● WORK TO BE COMPLETED
Lines from the one with "fx_px: 4573" up to and including the one with "f_number: 2.2" are to be copied exactly from the records below, without their pictures.

--*--

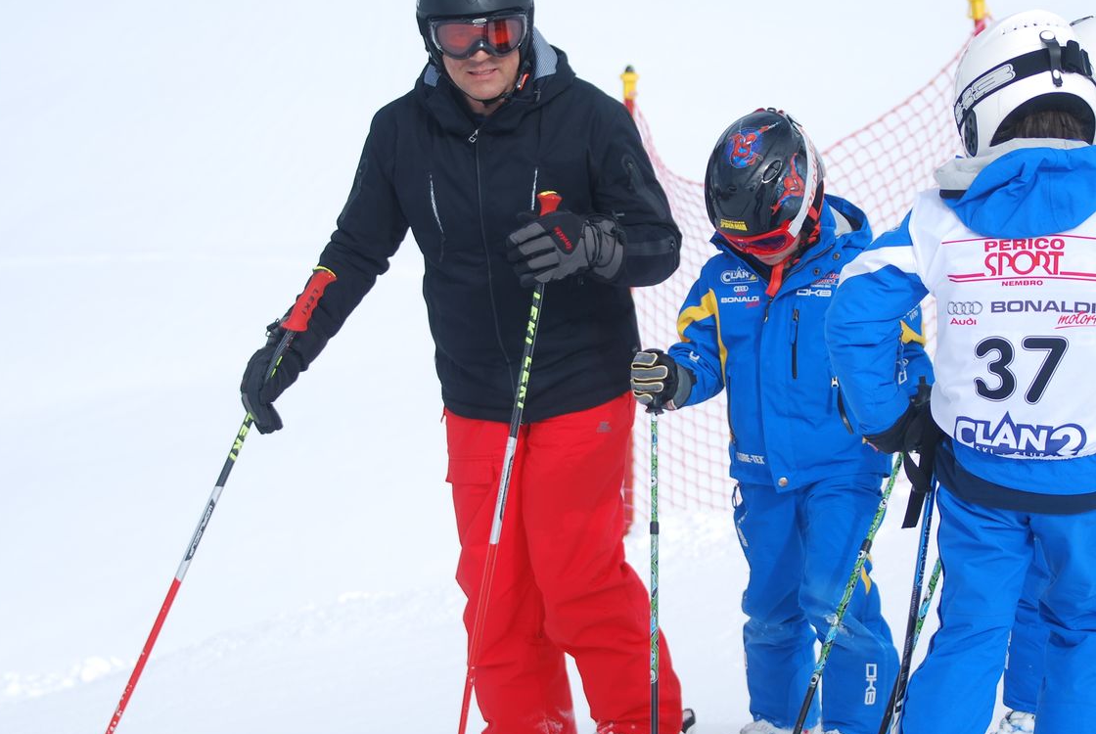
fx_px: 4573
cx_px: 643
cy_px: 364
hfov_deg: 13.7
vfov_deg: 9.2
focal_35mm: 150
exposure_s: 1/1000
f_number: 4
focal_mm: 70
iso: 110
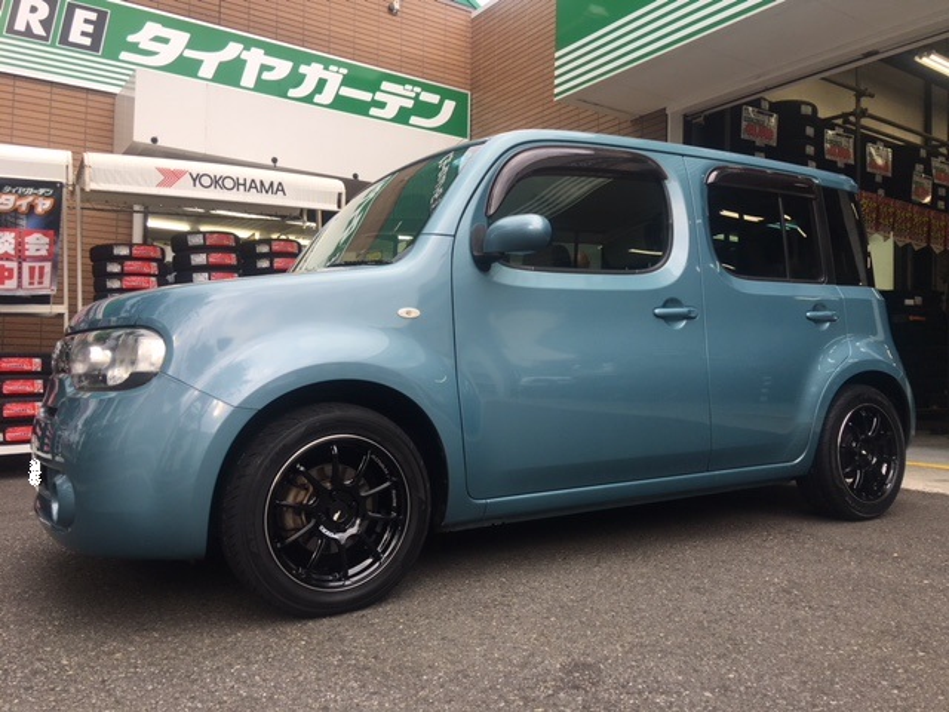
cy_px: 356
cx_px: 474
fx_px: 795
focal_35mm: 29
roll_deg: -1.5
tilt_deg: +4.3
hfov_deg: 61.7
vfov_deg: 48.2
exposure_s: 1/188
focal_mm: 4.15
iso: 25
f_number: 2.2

--*--

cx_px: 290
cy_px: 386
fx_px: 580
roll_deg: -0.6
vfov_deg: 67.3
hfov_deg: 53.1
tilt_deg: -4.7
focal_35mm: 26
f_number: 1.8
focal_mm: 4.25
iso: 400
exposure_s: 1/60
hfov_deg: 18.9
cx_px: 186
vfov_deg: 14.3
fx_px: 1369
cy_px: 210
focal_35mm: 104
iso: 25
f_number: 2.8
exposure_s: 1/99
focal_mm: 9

--*--

● SOLUTION FOR THIS TASK
fx_px: 4573
cx_px: 643
cy_px: 364
hfov_deg: 13.7
vfov_deg: 9.2
focal_35mm: 150
exposure_s: 1/1000
f_number: 4
focal_mm: 70
iso: 110
cy_px: 356
cx_px: 474
fx_px: 795
focal_35mm: 29
roll_deg: -1.5
tilt_deg: +4.3
hfov_deg: 61.7
vfov_deg: 48.2
exposure_s: 1/188
focal_mm: 4.15
iso: 25
f_number: 2.2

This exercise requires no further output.